You can buckle up and take part in a test run of the merit-based incentive payment system's (MIPS) cost category to see how your practice performs on eight experimental measures.
The experience may familiarize you with the cost category, which is something of a sleeping giant. Currently not tied to MIPS scoring for the 2017 and proposed 2018 performance periods, the cost category -- which assesses overall patient charges as well as, potentially, episode-specific charges -- is scheduled to awaken in 2019 and make up 30% of one's total performance score that year.
CMS' field testing of the eight episode-based cost measures is a voluntary program that's open to all providers and practices that meet the mininum requirements for at least one of the following measures:
- Elective Outpatient Percutaneous Coronary Intervention (PCI)
- Knee Arthroplasty
- Revascularization for Lower Extremity Chronic Critical Limb Ischemia
- Routine Cataract Removal with Intraocular Lens (IOL) Implantation
- Screening/Surveillance Colonoscopy
- Intracranial Hemorrhage or Cerebral Infarction
- Simple Pneumonia with Hospitalization
- ST-Elevation Myocardial Infarction (STEMI) with PCI
Currently, the MIPS cost category measures just two items -- Medicare spending per beneficiary and total per-capita cost -- although the results do not affect MIPS scores because cost was given a 0% weghting in 2017 (and the same 0% weighting was proposed for 2018).
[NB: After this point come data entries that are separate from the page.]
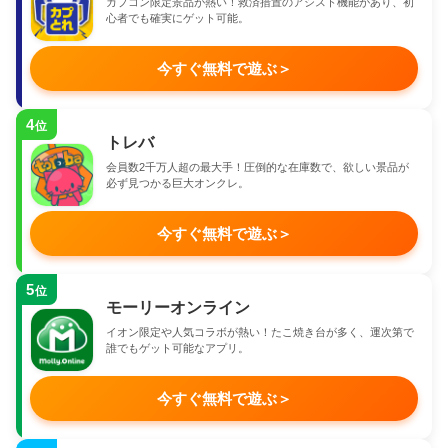
カプコン限定景品が熱い！救済措置のアシスト機能があり、初
心者でも確実にゲット可能。
今すぐ無料で遊ぶ
＞
4
位
トレバ
会員数2千万人超の最大手！圧倒的な在庫数で、欲しい景品が
必ず見つかる巨大オンクレ。
今すぐ無料で遊ぶ
＞
5
位
モーリーオンライン
イオン限定や人気コラボが熱い！たこ焼き台が多く、運次第で
誰でもゲット可能なアプリ。
今すぐ無料で遊ぶ
＞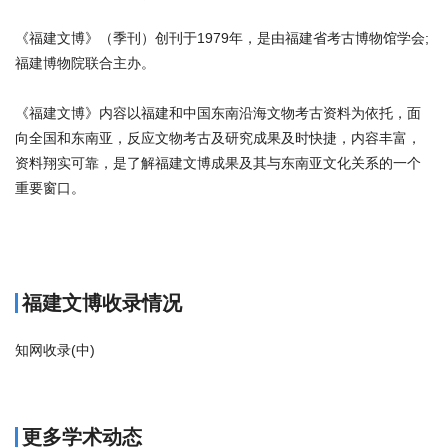
《福建文博》（季刊）创刊于1979年，是由福建省考古博物馆学会;
福建博物院联合主办。
《福建文博》内容以福建和中国东南沿海文物考古资料为依托，面
向全国和东南亚，反应文物考古及研究成果及时快捷，内容丰富，
资料翔实可靠，是了解福建文博成果及其与东南亚文化关系的一个
重要窗口。
商标注册
福建文博收录情况
知网收录(中)
更多学术动态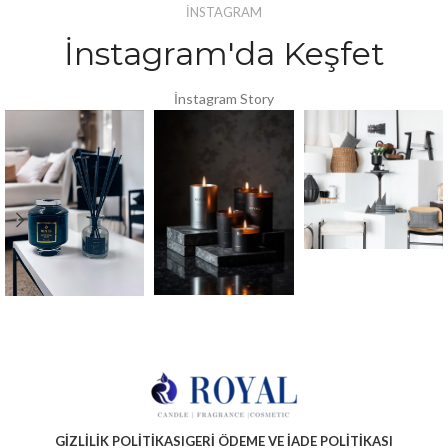
İNSTAGRAM
İnstagram'da Keşfet
İnstagram Story
GIZLILIK POLITIKASI
GERI ÖDEME VE İADE POLITIKASI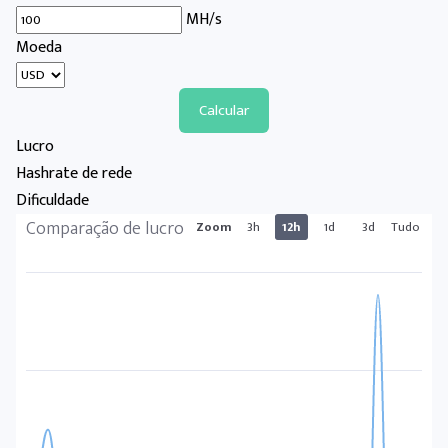
MH/s
Moeda
Calcular
Lucro
Hashrate de rede
Dificuldade
Comparação de lucro
Zoom
3h
12h
1d
3d
Tudo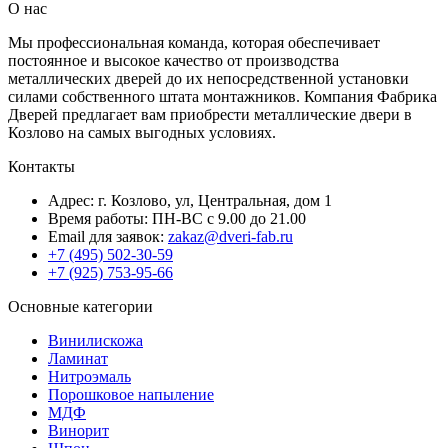
О нас
Мы профессиональная команда, которая обеспечивает
постоянное и высокое качество от производства
металлических дверей до их непосредственной установки
силами собственного штата монтажников. Компания Фабрика
Дверей предлагает вам приобрести металлические двери в
Козлово на самых выгодных условиях.
Контакты
Адрес: г. Козлово, ул, Центральная, дом 1
Время работы: ПН-ВС с 9.00 до 21.00
Email для заявок:
zakaz@dveri-fab.ru
+7 (495) 502-30-59
+7 (925) 753-95-66
Основные категории
Винилискожа
Ламинат
Нитроэмаль
Порошковое напыление
МДФ
Винорит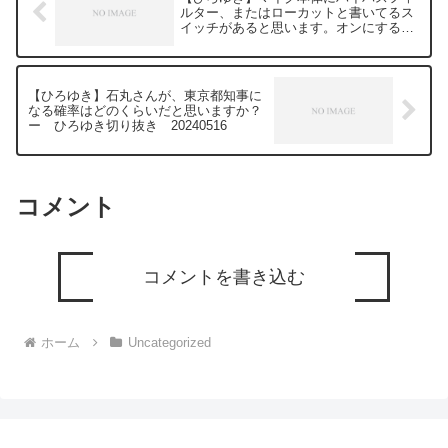
せられた質問について、一問一答形式に
ルター、またはローカットと書いてるス
してみました。過去にこんな質問してる
イッチがあると思います。オンにすると
かな？と気になったことがあれば、下記
ファンの音とか、低音のノイズが軽減さ
のサイトから検索してみてください。
れますよ！ー ひろゆき切り抜き
20240516
https://hiroyuki-ziten.com/できるだけ、
多くの質問を今後も編集し、アップロー
【ひろゆき】石丸さんが、東京都知事に
ドしていきますので、使いやすいと感じ
なる確率はどのくらいだと思いますか？
て頂けたら、いいね！やチャンネル登録
ー ひろゆき切り抜き 20240516
をよろしくお願いします。
コメント
コメントを書き込む
ホーム
Uncategorized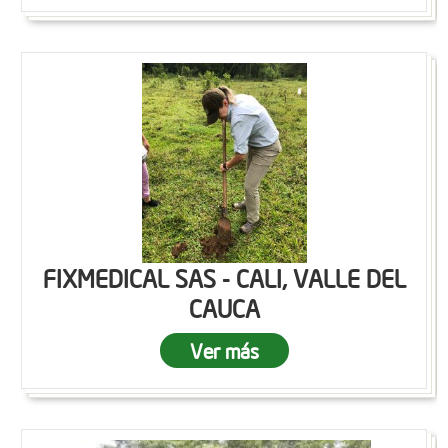
FIXMEDICAL SAS - CALI, VALLE DEL
CAUCA
Ver más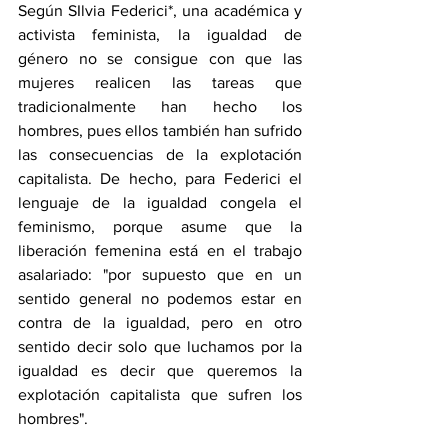
Según SIlvia Federici*, una académica y 
activista feminista, la igualdad de 
género no se consigue con que las 
mujeres realicen las tareas que 
tradicionalmente han hecho los 
hombres, pues ellos también han sufrido 
las consecuencias de la explotación 
capitalista. De hecho, para Federici el 
lenguaje de la igualdad congela el 
feminismo, porque asume que la 
liberación femenina está en el trabajo 
asalariado: "por supuesto que en un 
sentido general no podemos estar en 
contra de la igualdad, pero en otro 
sentido decir solo que luchamos por la 
igualdad es decir que queremos la 
explotación capitalista que sufren los 
hombres". 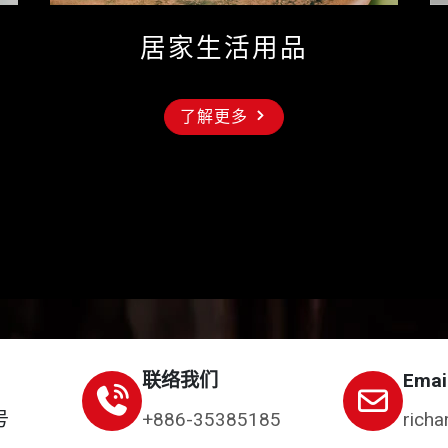
居家生活用品
了解更多
联络我们
Emai
号
+886-35385185
richa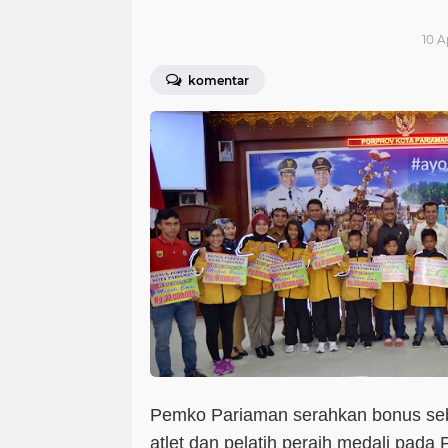
10 A
komentar
Pemko Pariaman serahkan bonus seb
atlet dan pelatih peraih medali pad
The overall spending results are similar to the cost measures you can find in the quality use and resource reports (QRURs) that CMS provided under the sunsetting physician quality reporting system (PQRS) program.
Analyzing your practice- or provider-specific QRUR
can shed light on your cost performance, and the episode measures under the field-testing program may provide a clue as to the future direction the cost category and what CMS may be measuring in future years.